A few days later, after slipping those pills inside me, I hemorrhaged. Little Dr. Lady’s likening my miscarriage to “a heavy period” turned out to be the understatement of the year when my bathroom walls became splashed in blood as though someone had smashed a jar of spaghetti sauce. In the end, I had to cough up the deductible for emergency surgery to help me “complete the miscarriage.”

Then I was sad.

I felt like a failure. I couldn’t even miscarry properly.

In angry shock, images of the phsyical complications of my miscarriage intruded my thoughts. It was hard to forget the grapefruit-sized clots which poured out of me in line at the supermarket, blood dripping down my legs onto the checkered market floor. My blood count had dropped and I was too listless to play with Jack for days. I felt like my body betrayed me; everything I’d come to know and expect from my physical being was suspect.

Life goes on. I went back to work, took care of my family, and ate a ton of spinach to boost my iron. Eventually I recovered physically and emotionally. I swore off having more babies, yet five months later fell pregnant with my Emily. For that, I realize I was one of the lucky ones; my “miss” left me with no permanent damage and I was able to conceive once more. For that, I am grateful and terribly humble.

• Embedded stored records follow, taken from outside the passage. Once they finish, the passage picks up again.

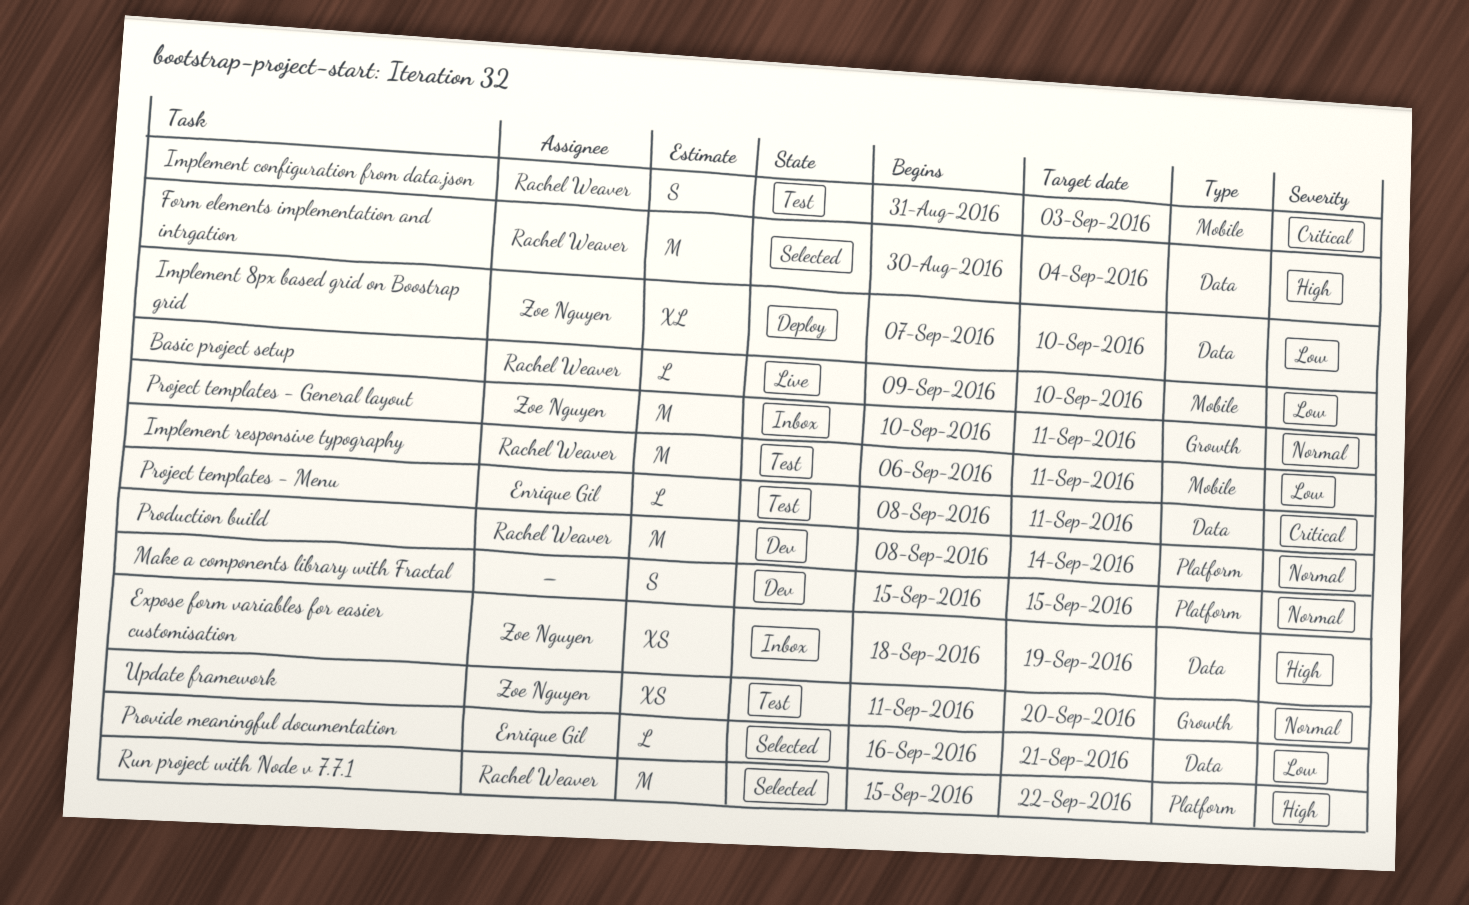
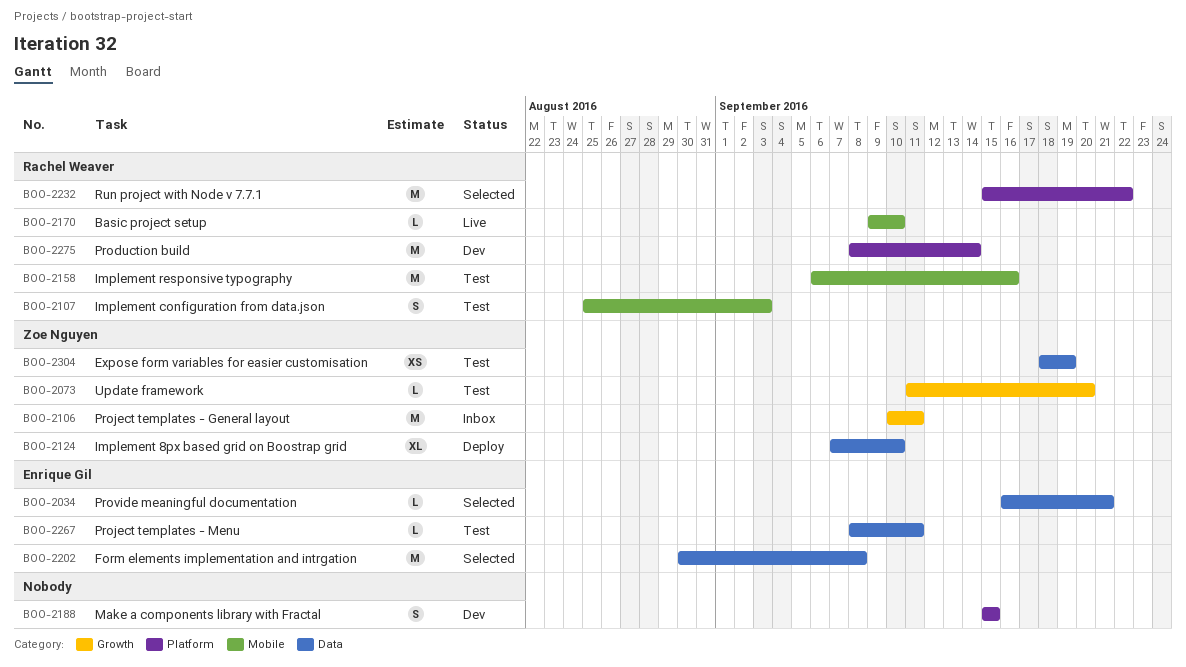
Expose form variables for easier customisation, status: Inbox -> Test
Form elements implementation and intrgation, owner: Rachel Weaver -> Enrique Gil
Form elements implementation and intrgation, due: Sep 4 -> Sep 8
Implement configuration from data.json, start: Aug 31 -> Aug 25
Implement responsive typography, due: Sep 11 -> Sep 16
Update framework, estimate: XS -> L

For a long time, I didn’t want anyone to know about my miscarriage. I didn’t tell people at work why I was out for nearly a month, and I didn’t care what dramas they concocted. Thinking I was in psychiatric hospital would be better than having them know I had a miscarriage. Eventually I got over that, and over time, I have shared my story.

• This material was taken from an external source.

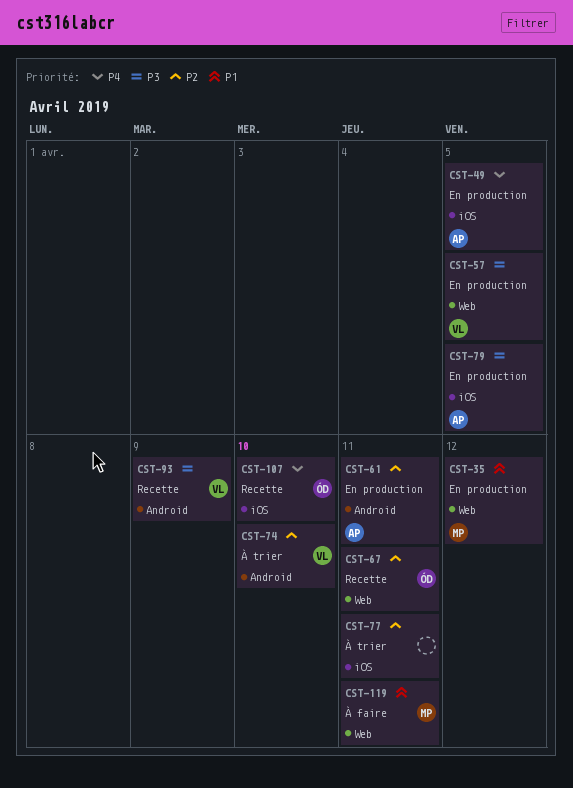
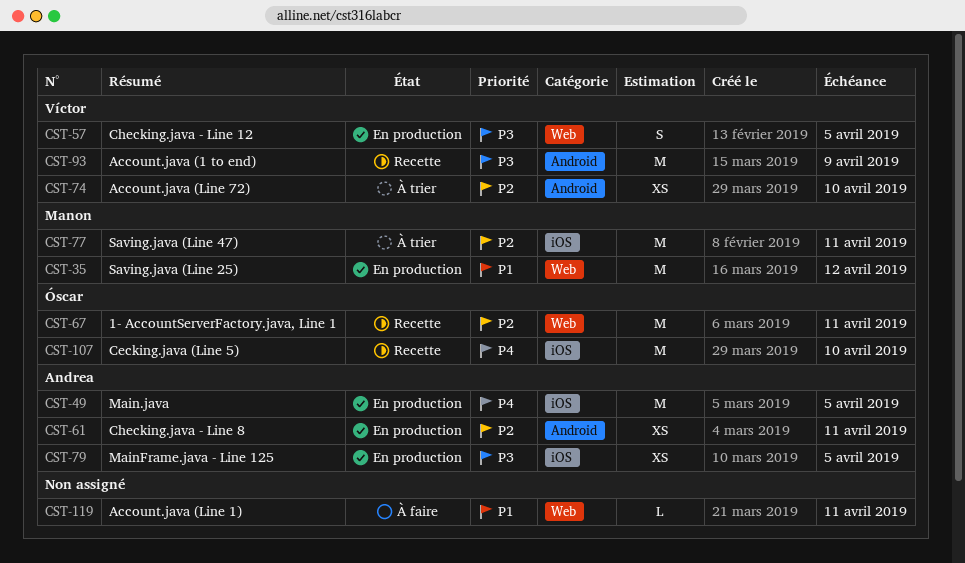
CST-77, owner: none -> Manon
CST-119, owner: Manon -> none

I share this with you, at the risk of giving TMI and grossing you out, because maybe it happened to you too. I share this with you because so many of us have miscarriages and they are all different and they make us all feel differently. I share this with you because you are not alone, no matter what you are thinking or feeling about your miscarriage. I share this with you because your body is perfect and beautiful, and there is no shame in having a miscarriage.

Everyone handles miscarriage in a unique way. I read a book called “Unspeakable Losses,” which helped me understand the personal and profound nature of this loss, whether because it is the loss of a baby, or because of the physical issues involved, like mine. No one else in the world can know what a pregnancy means for a woman, because it is happening inside of HER.

I saved the morning glory photo. In my mind it represents that pregnancy, as well as the strength and tenacity of my body.

Having a private parking lot binge on fast food also validated that pregnancy. And gave me closure.